Amina Lawal
Female, Person
1973 –
Who is Amina Lawal?
Amina Lawal Kurami is a Nigerian woman. On March 22, 2002, an Islamic Sharia court sentenced her to death by stoning for adultery and for conceiving a child out of wedlock. The father of the child was not prosecuted for lack of evidence and deemed innocent by the court without any DNA tests.
Her conviction was overturned and she has since remarried. Baobab for Women's Human Rights, an NGO based in Nigeria, took up her case, which was argued by Nigerian lawyers trained in both secular and Sharia law. Amina's lawyers included Hauwa Ibrahim, a prominent human rights lawyer known for her pro bono work for people condemned under Sharia law.
In their successful defense of Amina Lawal, lawyers used the notion of "extended pregnancy", arguing that under Sharia law, a five year interval is possible between human conception and birth.

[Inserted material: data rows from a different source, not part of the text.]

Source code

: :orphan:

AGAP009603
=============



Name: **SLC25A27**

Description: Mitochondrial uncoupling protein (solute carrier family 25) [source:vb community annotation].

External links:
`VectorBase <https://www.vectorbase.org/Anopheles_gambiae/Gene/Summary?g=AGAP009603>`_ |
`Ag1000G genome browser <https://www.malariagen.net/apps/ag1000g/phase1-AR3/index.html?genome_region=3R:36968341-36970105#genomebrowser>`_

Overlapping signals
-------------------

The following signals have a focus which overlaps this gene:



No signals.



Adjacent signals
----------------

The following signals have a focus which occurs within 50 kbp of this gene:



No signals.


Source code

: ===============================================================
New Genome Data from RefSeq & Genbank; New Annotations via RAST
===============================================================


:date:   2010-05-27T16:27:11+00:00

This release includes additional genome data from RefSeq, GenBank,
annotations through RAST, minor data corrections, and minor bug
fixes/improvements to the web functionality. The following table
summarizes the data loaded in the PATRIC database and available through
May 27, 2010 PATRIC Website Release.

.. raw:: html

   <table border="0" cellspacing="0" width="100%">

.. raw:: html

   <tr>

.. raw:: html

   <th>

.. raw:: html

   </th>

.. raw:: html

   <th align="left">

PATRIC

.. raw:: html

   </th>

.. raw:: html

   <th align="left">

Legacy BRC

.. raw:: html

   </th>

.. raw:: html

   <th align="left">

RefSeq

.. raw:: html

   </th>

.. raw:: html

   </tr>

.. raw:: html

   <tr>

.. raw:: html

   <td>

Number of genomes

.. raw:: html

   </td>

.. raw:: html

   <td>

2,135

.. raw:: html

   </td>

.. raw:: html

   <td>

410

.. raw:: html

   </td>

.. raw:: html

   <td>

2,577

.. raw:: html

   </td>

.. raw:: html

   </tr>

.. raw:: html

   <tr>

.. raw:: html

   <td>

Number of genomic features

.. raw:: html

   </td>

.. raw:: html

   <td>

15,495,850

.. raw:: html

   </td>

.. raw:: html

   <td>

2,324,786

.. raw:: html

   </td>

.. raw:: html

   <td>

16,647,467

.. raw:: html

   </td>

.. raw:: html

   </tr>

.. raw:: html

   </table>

In May 2003, the official response of the Embassy of Nigeria in the Netherlands to the then Sharia-based trial of the State of Katsina in Nigeria, was that no court had given a stoning order on Lawal. They claimed the reports were "unfounded and malicious" and were "calculated to ridicule the Nigerian judicial system and the country’s image before the international community." They claimed no knowledge of such a case.